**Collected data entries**
════════
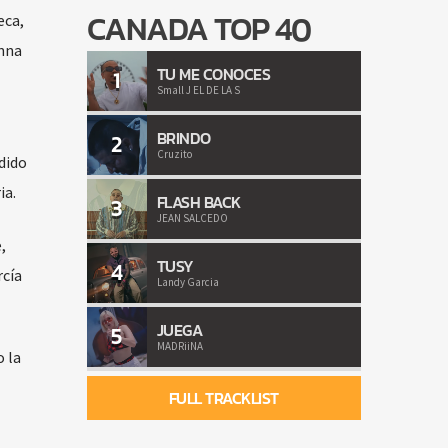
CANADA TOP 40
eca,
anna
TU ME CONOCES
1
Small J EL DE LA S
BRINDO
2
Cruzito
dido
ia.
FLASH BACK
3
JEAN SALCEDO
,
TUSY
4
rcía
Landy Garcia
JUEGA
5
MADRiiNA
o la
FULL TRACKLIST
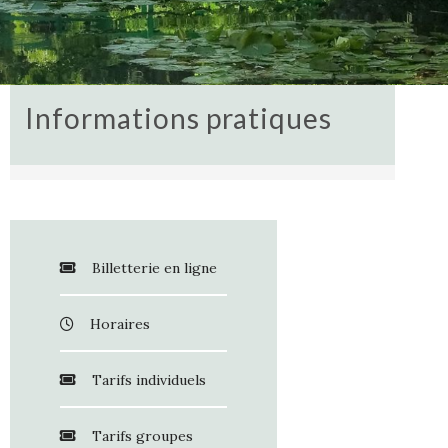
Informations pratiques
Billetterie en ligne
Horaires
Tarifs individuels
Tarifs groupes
════════
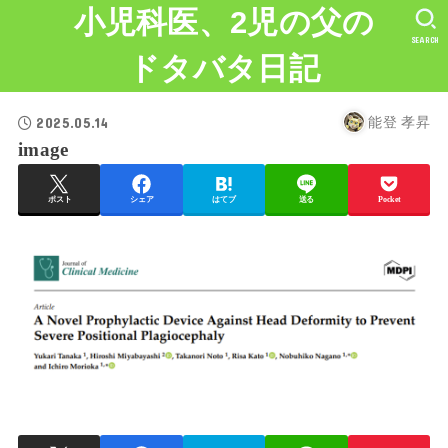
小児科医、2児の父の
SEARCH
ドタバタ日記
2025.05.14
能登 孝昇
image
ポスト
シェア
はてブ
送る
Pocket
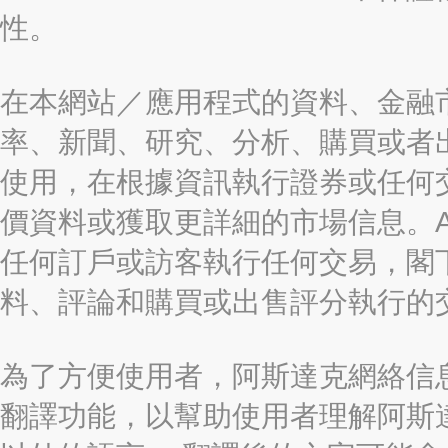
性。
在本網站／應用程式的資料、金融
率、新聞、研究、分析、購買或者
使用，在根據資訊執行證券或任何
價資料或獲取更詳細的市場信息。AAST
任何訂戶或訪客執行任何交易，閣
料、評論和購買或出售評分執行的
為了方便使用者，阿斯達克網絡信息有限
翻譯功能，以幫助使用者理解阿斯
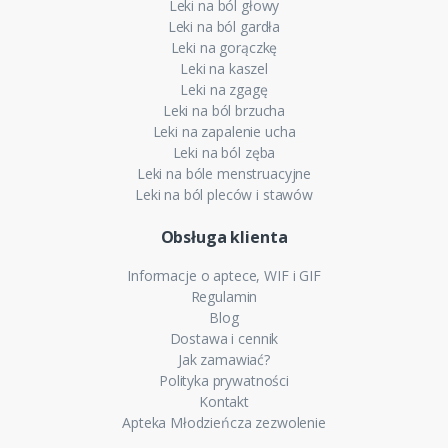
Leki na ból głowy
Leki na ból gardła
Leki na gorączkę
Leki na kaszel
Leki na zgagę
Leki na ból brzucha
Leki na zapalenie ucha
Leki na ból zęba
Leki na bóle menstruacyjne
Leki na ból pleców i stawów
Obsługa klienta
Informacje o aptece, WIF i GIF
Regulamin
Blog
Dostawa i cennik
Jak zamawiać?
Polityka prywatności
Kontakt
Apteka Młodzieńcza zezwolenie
════════
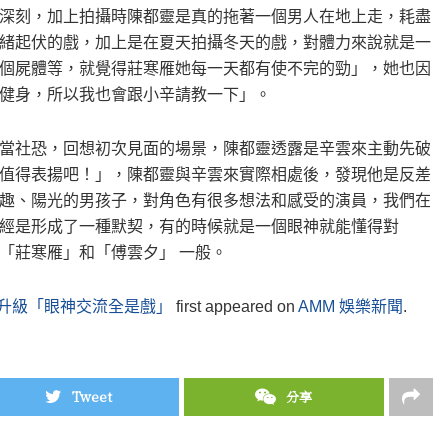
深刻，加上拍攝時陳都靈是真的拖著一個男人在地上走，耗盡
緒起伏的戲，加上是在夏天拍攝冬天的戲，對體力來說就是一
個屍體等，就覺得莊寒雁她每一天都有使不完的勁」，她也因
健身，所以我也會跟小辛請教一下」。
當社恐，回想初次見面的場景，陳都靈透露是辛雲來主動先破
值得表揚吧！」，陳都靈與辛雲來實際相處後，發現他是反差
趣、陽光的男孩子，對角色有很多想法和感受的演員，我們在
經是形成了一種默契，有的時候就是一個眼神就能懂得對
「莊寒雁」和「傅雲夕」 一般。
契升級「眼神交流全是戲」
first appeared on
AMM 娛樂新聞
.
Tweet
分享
════════
**Activity**
From the material above, copy out the lines from the line with "Leki na ból głowy" to the line with "Apteka Młodzieńcza zezwolenie", both included, character for character.

**Answer section**
Leki na ból głowy
Leki na ból gardła
Leki na gorączkę
Leki na kaszel
Leki na zgagę
Leki na ból brzucha
Leki na zapalenie ucha
Leki na ból zęba
Leki na bóle menstruacyjne
Leki na ból pleców i stawów
Obsługa klienta
Informacje o aptece, WIF i GIF
Regulamin
Blog
Dostawa i cennik
Jak zamawiać?
Polityka prywatności
Kontakt
Apteka Młodzieńcza zezwolenie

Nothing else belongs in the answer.